**TEKST**
<<<<
Regeling vervallen per 01-01-2022

Verordening van de gemeenteraad van de gemeente Tiel houdende regels omtrent de heffing en invordering van haven-, kade- en liggelden (Verordening Scheepvaartrechten 2021)

Geldend van 23-12-2020 t/m 31-12-2021

Intitulé

Verordening van de gemeenteraad van de gemeente Tiel houdende regels omtrent de heffing en invordering van haven-, kade- en liggelden (Verordening Scheepvaartrechten 2021)

De raad van de gemeente Tiel;

gelezen het voorstel van het college van burgemeester en wethouders;

gelet op artikel 229, eerste lid, aanhef en onderdelen a en b van de Gemeentewet;

besluit:

vast te stellen de:

Verordening op de heffing en de invordering van haven-, kade- en liggelden 2021

Hoofdstuk I Algemene bepalingen

Artikel 1 Definities

Deze verordening verstaat onder:

  • 1.

    haven: de voor de openbare dienst bestemde wateren binnen de gemeente die voor de scheepsvaart openstaan, te weten:

    • 1.

      de Industriehaven ‘Kellen’ aan het Amsterdam-Rijnkanaal;

    • 2.

      de vluchthaven aan de Waal.

  • 2.

    vaartuig: een drijvend lichaam dat wegens zijn drijfvermogen wordt gebezigd dan wel bestemd of geschikt is voor het vervoer te water van personen of zaken, alsmede elk ander voorwerp, hoe ook genaamd dat uitsluitend of hoofdzakelijk bestemd is of gebruikt wordt tot drijven, berging of bewoning;

  • 3.

    pleziervaartuig: een vaartuig dat uitsluitend of hoofdzakelijk wordt gebruikt voor sportieve of recreatieve doeleinden, niet zijnde een passagierschip of hotelschip;

  • 4.
>>>>
Welke twee wateren vallen volgens de verordening over scheepvaartrechten in Tiel onder het begrip haven?

**AANGELEVERDE GEGEVENS**
<<<<
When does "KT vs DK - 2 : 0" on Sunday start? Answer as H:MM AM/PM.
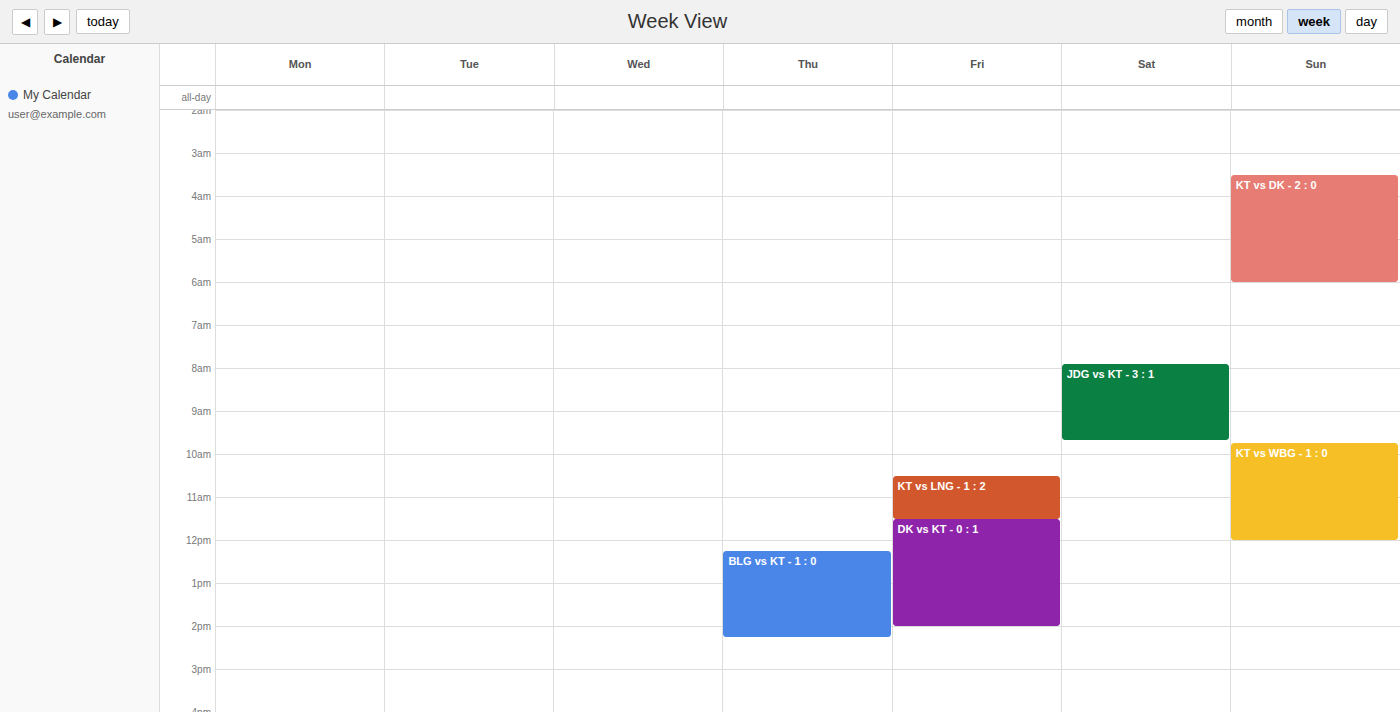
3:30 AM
>>>>
<<<<
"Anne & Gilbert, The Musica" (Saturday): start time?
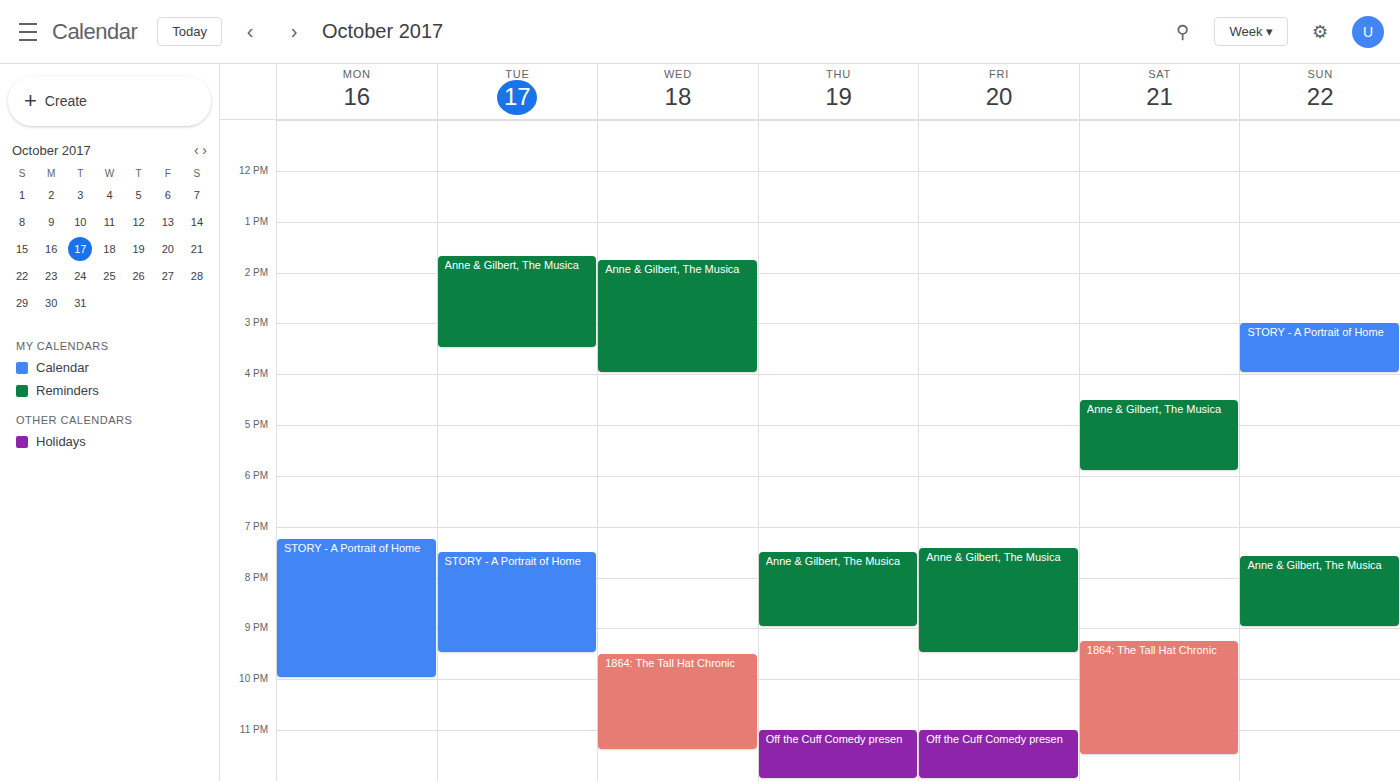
>>>>
**ANTWOORD**
De Industriehaven ‘Kellen’ aan het Amsterdam-Rijnkanaal en de vluchthaven aan de Waal.